= Beginning of Section =
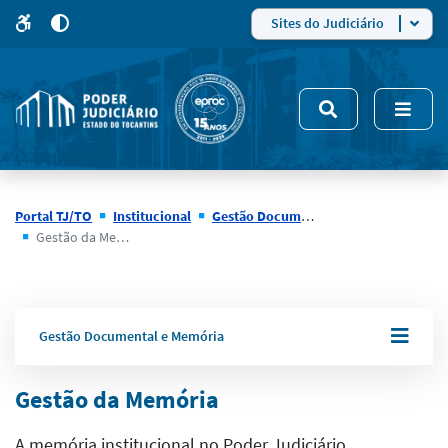
para
para
do
4
Mudar
Sites do Judiciário
para
site
o
modo
nsivo
de
5
alto
contraste
Portal TJ/TO
Institucional
Gestão Documental e Memória
Gestão da Memória
Gestão Documental e Memória
Gestão da Memória
A memória institucional no Poder Judiciário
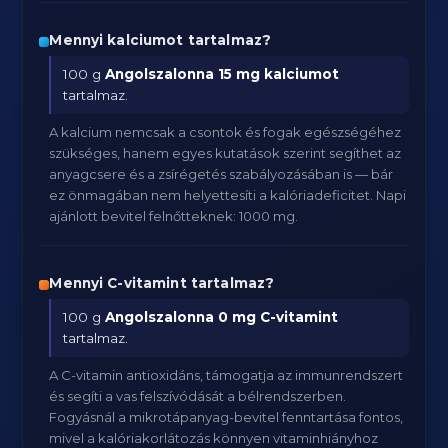
Mennyi kalciumot tartalmaz?
100 g
Angolszalonna
15 mg kalciumot
tartalmaz.
A kalcium nemcsak a csontok és fogak egészségéhez
szükséges, hanem egyes kutatások szerint segíthet az
anyagcsere és a zsírégetés szabályozásában is — bár
ez önmagában nem helyettesíti a kalóriadeficitet. Napi
ajánlott bevitel felnőtteknek: 1000 mg.
Mennyi C-vitamint tartalmaz?
100 g
Angolszalonna
0 mg C-vitamint
tartalmaz.
A C-vitamin antioxidáns, támogatja az immunrendszert
és segíti a vas felszívódását a bélrendszerben.
Fogyásnál a mikrotápanyag-bevitel fenntartása fontos,
mivel a kalóriakorlátozás könnyen vitaminhiányhoz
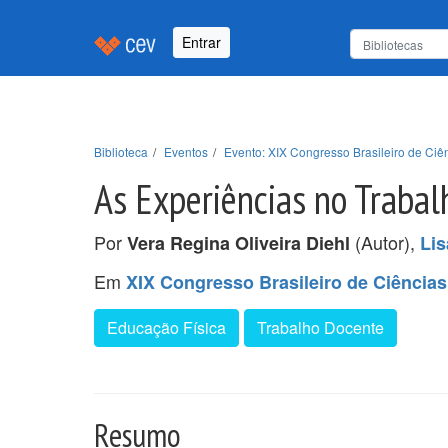
Entrar
Biblioteca
Eventos
Evento: XIX Congresso Brasileiro de Ci
As Experiências no Traba
Por
(Autor),
Vera Regina Oliveira Diehl
Lis
Em
XIX Congresso Brasileiro de Ciência
Educação Física
Trabalho Docente
Resumo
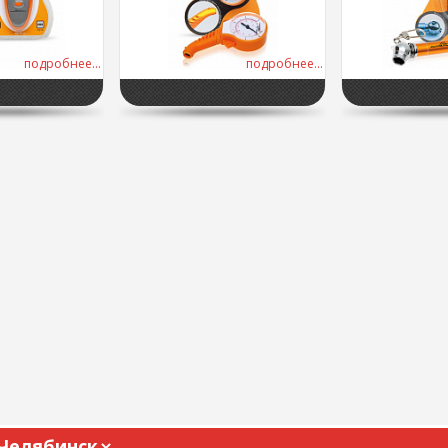
подробнее...
подробнее...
= End of Section =
* [Task to complete]
The required output is every line above from the one with "szükséges, hanem egyes" down to the one with "0 mg C-vitamint", restated word for word, ends included.

* [Solution to this problem]
szükséges, hanem egyes kutatások szerint segíthet az
anyagcsere és a zsírégetés szabályozásában is — bár
ez önmagában nem helyettesíti a kalóriadeficitet. Napi
ajánlott bevitel felnőtteknek: 1000 mg.
Mennyi C-vitamint tartalmaz?
100 g
Angolszalonna
0 mg C-vitamint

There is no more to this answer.